REQUIRED ACTION. Extract all lines that hold "Webhook" from the records below.

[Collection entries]
------------------------------------------------------------

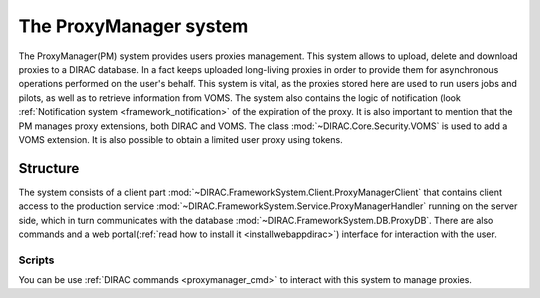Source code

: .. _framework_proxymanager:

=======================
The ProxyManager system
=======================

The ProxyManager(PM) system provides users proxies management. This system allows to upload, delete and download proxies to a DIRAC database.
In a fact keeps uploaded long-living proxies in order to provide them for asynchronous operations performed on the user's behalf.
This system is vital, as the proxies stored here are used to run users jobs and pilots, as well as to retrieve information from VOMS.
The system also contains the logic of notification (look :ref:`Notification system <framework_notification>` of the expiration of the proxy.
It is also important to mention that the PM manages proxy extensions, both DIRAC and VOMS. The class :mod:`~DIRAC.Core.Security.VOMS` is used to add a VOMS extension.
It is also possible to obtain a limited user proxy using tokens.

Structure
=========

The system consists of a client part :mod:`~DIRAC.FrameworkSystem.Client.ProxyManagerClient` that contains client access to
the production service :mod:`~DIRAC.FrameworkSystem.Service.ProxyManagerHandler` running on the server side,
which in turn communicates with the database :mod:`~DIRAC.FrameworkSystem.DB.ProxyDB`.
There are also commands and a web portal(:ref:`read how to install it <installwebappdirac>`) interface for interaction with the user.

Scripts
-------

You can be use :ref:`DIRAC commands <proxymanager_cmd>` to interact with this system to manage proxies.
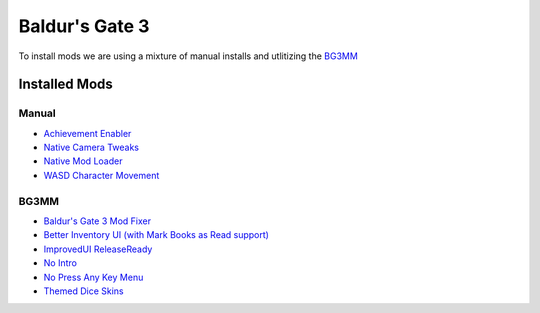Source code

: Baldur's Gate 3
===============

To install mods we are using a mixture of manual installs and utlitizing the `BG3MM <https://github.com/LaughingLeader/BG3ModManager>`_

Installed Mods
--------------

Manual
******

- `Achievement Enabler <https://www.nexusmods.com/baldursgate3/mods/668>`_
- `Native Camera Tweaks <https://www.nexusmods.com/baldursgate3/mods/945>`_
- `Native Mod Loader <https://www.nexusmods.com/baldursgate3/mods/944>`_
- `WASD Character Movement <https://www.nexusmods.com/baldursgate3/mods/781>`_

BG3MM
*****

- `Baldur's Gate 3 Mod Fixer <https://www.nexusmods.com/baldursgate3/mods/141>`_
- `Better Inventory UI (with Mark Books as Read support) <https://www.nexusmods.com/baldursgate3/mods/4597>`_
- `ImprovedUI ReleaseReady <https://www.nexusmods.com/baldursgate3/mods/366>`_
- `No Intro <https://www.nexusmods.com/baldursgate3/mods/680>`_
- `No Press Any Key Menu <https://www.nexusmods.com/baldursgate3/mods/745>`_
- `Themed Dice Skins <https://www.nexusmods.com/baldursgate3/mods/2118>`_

------------------------------------------------------------

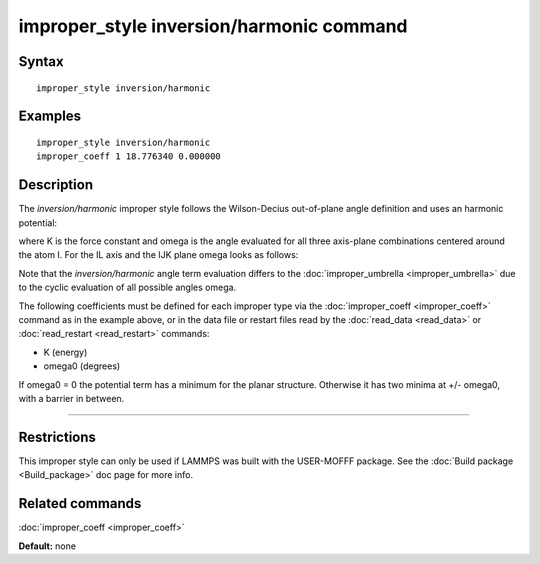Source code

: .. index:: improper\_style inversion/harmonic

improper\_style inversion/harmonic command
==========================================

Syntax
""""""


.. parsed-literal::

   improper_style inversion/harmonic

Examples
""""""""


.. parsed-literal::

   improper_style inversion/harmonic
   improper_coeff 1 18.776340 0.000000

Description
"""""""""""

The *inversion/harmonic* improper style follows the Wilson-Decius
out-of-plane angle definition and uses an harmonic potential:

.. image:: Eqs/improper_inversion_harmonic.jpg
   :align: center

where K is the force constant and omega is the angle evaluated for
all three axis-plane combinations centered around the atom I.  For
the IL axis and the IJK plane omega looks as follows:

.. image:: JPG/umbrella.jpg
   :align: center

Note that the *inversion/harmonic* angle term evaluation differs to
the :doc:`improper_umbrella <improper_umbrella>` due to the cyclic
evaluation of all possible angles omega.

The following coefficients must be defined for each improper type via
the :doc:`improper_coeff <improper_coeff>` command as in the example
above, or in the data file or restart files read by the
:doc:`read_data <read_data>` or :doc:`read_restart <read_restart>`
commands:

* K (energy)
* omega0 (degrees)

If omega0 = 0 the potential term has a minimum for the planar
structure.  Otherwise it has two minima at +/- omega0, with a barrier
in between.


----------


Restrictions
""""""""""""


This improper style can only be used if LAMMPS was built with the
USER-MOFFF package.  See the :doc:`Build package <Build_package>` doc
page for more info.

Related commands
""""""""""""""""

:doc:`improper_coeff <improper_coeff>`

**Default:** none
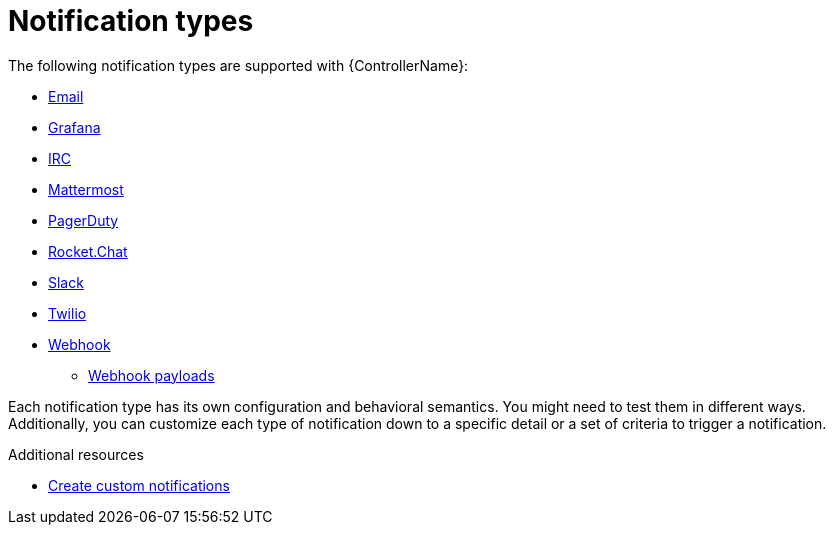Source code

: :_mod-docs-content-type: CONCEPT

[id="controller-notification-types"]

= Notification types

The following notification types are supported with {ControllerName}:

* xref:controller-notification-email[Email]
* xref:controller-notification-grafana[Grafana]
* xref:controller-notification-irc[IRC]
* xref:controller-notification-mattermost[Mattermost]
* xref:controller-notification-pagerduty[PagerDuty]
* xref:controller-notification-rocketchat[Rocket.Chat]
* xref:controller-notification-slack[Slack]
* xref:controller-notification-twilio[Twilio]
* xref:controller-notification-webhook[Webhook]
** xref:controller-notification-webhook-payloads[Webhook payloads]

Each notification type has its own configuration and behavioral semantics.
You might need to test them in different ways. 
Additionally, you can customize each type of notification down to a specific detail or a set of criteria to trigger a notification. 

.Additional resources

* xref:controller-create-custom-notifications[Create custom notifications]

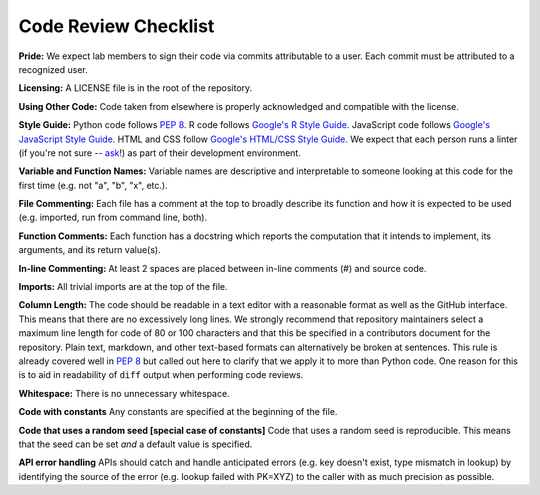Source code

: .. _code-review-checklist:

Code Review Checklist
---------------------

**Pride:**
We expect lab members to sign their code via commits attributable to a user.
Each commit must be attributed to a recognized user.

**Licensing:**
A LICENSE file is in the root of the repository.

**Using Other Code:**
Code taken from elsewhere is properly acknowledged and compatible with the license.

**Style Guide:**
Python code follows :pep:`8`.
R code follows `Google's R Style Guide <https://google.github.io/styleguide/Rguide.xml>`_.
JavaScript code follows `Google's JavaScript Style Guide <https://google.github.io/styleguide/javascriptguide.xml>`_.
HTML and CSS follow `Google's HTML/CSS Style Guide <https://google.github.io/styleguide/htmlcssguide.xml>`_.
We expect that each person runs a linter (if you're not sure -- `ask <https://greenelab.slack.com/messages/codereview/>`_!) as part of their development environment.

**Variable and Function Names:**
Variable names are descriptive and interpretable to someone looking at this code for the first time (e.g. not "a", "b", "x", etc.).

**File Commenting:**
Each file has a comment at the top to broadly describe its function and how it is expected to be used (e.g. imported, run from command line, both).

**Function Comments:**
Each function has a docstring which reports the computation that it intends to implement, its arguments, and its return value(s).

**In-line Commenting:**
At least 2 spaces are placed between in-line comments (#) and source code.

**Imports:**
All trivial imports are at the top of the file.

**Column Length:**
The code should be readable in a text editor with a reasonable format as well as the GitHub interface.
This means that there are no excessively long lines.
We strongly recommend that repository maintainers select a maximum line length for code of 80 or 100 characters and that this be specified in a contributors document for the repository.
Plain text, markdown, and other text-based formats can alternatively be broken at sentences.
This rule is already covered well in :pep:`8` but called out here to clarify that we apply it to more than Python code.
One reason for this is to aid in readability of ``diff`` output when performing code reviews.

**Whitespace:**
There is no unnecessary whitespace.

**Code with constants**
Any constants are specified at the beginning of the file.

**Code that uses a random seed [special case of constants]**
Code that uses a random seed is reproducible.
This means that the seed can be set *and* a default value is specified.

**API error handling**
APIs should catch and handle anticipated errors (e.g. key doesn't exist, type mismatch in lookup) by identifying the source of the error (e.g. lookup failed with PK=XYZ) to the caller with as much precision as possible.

------------------------------------------------------------

SOLUTION TO THIS EXERCISE.
* xref:controller-notification-webhook[Webhook]
** xref:controller-notification-webhook-payloads[Webhook payloads]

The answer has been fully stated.